O muro de hoje não quer ser individual, quer ser coletivo. Não quer ser família, quer ser comunidade, sociedade, nação. Não quer ser barreira, quer ser indicação. Por isso, o muro fala. E fala alto. 

O muro fala dos descasos de governos, fala dos desejos e temores de crianças, fala dos sonhos e das desesperanças de adolescentes, de jovens e também de adultos e idosos. O muro fala de horrores, e também fala das paixões. O muro aponta perigos, os riscos e tam´bem novos caminhas, novas possibilidades.

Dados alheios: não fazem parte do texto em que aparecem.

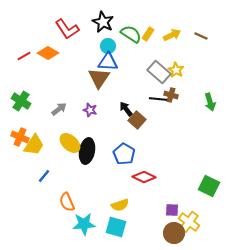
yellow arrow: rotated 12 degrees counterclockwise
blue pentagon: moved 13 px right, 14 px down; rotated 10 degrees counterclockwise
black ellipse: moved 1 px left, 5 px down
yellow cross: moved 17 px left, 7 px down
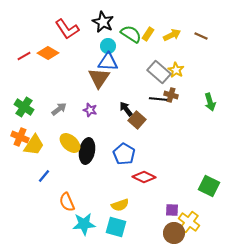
green cross: moved 3 px right, 6 px down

O muro fala em prosa, e também fala em versos. Às vezes com voz aveludada, noutras vezes, com urros e grunhidos.


O muro canta, do lírico ao popular. Tem ritmo, toca clássicos, Jazz, MPB, Bossa Nova, Samba, Rock, Funk, Rap, Hip Hop, Charme, Forró, Sertanejo, Baião e adere a todos os estilos e tendências da música, da moda, da arte. O muro é da rua, do mundo, do tempo, da vida e quer mostrar que está na roda.

O muro fala, canta, recita e berra. E, se o muro se comunica, resta-nos aprender a ouvir o muro nos diz.